When implementing tones, I recommend to mark them all as [-segmental] to ensure that they share a common class, and to write all other features as [+segmental].

2.4.5. Diphthongs

Diphthongs are not usually decomposed using distinctive features, as they are complex sequences (see this question on the Linguist List). However, if diphthongs alternate with simple vowels in your data, adding diphthongs in the list of phonological segments can allow Qumin to capture better generalizations. The strategy I have employed so far is the following:

  • Write diphthongs in a non-ambiguous way in the data (either ‘aj’ or ‘aˑi’, but not ‘ai’ when the same sequence can sometimes be two vowels)
  • Copy the features from the initial vowel
  • Add a monovalent feature [DIPHTHONG]
  • Add monovalent features [DIPHTHONG_J], [DIPHTHONG_W], etc, as needed.
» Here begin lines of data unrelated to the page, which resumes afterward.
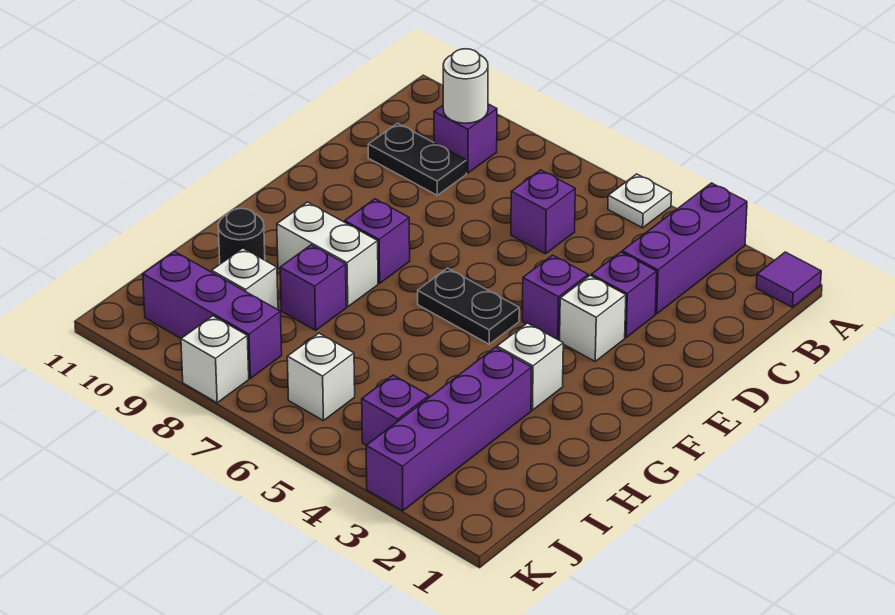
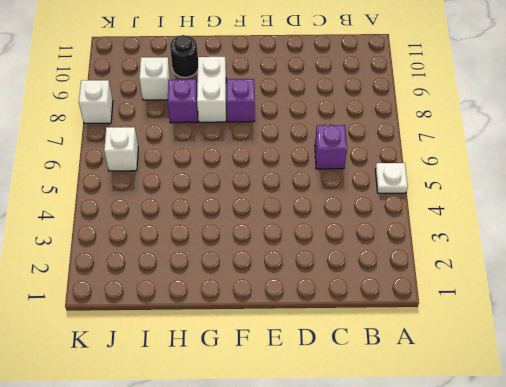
none -> purple 1x1 tile [756,252,821,307]
none -> purple 1x3 brick [622,183,747,314]
none -> purple 1x1 brick [434,104,497,173]

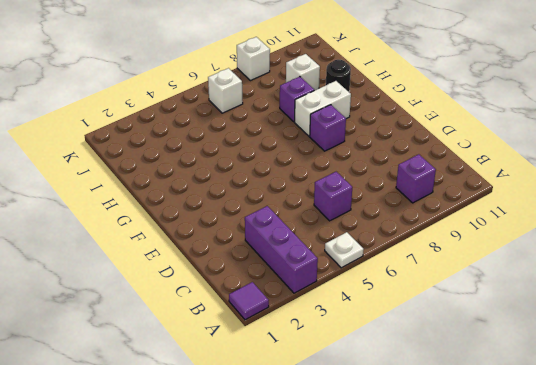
none -> black 1x2 plate [368,123,466,195]
none -> purple 1x1 brick [591,252,657,338]
none -> white 1x1 brick [560,276,626,361]

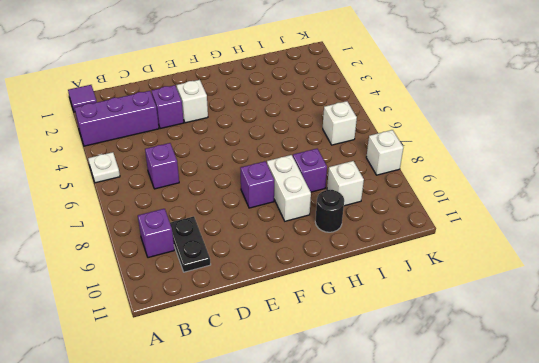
none -> purple 1x1 brick [522,255,588,340]
none -> black 1x2 plate [418,268,519,344]
none -> white 1x1 brick [497,323,563,410]

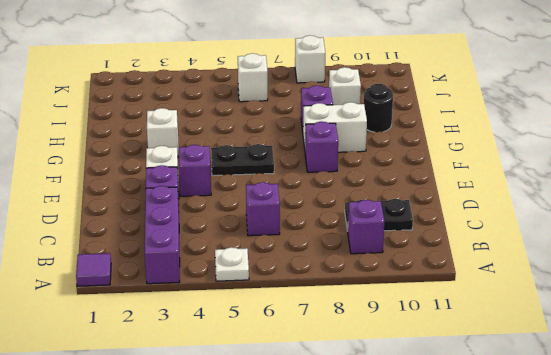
none -> purple 1x4 brick [366,347,532,511]
none -> purple 1x1 brick [362,375,429,445]
none -> purple 1x3 brick [143,251,282,378]

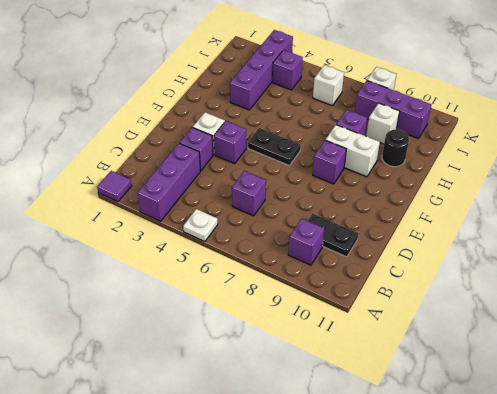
none -> white 1x1 brick [497,323,563,410]
none -> white 1x1 round brick [443,49,488,123]

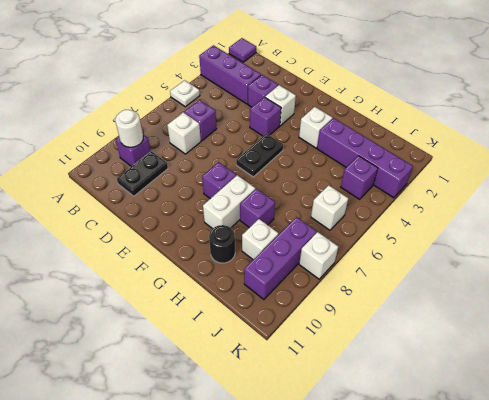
white 1x1 brick [167,112,201,154] -> none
This is a small example for a few English diphthongs:

Seg. high low back LABIAL tense diphtong j diphtong ə diphtong W diphtong
Seg. high low back LAB tens diph.j diph.ə diph.w diph
a 0 1 0   1       0
aˑʊ 0 1 1   1     1 1
aˑɪ 0 1 1   1 1     1
ɪ 1 0 0   0       0
ɪˑə 1 0 0   0   1   1

Which leads to the following classes:

Small sample from English diphthongs

2.4.6. Others

  • Stress: I recommend to mark it directly on vowels, and duplicate the vowel inventory to have both stressed and unstressed counterpart. A simple binary [±stress] feature is enough to distinguish them.
  • Length: Similarly, I recommend to mark length, when possible, on vowels, rather than duplicating them.